__Supplied data__.
* * * * * * * * *
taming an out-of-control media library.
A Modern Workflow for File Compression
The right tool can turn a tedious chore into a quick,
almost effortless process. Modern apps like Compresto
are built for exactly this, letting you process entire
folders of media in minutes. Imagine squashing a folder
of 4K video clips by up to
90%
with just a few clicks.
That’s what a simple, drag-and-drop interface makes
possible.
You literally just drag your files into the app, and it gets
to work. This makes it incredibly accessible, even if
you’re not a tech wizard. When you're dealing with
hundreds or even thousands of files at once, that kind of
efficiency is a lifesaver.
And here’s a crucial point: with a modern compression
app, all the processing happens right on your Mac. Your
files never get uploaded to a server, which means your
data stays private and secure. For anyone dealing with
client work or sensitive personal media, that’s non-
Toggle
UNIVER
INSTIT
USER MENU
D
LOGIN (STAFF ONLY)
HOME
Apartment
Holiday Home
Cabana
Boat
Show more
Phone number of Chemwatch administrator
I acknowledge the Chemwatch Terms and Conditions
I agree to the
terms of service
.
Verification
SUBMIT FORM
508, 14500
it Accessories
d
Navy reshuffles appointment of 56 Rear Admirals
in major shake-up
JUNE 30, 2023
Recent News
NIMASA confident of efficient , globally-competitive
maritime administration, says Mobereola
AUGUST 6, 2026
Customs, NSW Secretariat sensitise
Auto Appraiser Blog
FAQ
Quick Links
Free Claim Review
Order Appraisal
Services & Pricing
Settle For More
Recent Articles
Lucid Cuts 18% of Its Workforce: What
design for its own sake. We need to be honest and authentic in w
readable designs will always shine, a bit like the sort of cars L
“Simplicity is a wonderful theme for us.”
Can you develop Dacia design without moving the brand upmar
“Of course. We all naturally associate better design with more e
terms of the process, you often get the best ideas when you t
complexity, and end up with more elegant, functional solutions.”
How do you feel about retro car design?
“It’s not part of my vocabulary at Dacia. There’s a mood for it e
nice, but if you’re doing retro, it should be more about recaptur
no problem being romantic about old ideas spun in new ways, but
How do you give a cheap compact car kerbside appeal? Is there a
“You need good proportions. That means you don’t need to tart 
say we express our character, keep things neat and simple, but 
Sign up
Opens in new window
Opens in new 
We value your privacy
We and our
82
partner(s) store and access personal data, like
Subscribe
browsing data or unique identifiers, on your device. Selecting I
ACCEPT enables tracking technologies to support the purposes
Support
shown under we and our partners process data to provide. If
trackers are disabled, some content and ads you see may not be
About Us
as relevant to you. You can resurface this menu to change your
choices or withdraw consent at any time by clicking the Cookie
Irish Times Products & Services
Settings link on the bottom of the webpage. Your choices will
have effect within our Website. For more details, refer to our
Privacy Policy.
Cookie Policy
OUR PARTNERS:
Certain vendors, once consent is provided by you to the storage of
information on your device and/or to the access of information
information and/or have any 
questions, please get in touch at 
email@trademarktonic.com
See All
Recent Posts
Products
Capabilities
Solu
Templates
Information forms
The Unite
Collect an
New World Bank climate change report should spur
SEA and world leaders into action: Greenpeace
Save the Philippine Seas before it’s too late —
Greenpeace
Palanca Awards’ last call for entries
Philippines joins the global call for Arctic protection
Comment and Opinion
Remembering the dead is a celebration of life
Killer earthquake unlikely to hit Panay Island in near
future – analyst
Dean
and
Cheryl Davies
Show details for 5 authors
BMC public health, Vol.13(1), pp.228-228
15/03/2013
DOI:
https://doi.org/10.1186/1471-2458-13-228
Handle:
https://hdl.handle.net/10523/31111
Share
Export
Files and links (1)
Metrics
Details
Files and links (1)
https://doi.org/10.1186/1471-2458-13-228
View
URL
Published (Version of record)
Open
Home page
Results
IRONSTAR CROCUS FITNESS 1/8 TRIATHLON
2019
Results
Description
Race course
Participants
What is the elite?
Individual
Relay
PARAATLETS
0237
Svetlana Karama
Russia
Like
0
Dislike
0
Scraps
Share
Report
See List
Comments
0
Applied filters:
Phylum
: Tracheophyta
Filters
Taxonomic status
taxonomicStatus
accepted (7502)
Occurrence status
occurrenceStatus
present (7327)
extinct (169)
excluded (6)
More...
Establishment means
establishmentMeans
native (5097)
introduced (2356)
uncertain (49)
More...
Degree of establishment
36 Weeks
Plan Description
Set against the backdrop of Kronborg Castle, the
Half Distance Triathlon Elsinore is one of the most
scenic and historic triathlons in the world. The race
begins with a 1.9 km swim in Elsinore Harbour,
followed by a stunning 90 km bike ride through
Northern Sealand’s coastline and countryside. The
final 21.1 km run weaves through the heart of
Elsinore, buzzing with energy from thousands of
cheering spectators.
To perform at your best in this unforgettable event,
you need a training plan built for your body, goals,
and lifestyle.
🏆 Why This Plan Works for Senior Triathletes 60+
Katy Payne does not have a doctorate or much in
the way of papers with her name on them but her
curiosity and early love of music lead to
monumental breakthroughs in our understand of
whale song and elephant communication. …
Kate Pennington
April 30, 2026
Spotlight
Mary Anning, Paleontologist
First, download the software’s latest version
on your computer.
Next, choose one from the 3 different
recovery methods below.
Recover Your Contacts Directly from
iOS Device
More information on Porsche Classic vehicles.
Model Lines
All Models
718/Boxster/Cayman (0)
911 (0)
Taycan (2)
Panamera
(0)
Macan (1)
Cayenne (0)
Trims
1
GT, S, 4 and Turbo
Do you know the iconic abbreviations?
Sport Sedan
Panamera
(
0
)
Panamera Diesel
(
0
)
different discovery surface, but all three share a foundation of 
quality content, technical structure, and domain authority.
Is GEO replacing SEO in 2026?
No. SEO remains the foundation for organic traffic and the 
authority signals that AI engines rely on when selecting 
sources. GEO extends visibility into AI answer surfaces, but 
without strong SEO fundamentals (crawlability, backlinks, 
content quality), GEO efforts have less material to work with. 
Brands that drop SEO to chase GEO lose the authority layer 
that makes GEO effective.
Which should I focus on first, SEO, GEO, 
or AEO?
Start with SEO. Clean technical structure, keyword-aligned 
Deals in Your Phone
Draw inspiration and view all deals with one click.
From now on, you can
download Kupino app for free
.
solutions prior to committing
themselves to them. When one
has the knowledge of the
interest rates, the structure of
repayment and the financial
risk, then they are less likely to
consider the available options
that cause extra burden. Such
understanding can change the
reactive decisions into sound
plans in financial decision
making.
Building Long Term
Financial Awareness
* * * * * * * * *
__Exercise brief__. Return all lines of the material above in which the word "right" occurs.

__Output__.
The right tool can turn a tedious chore into a quick,
app, all the processing happens right on your Mac. Your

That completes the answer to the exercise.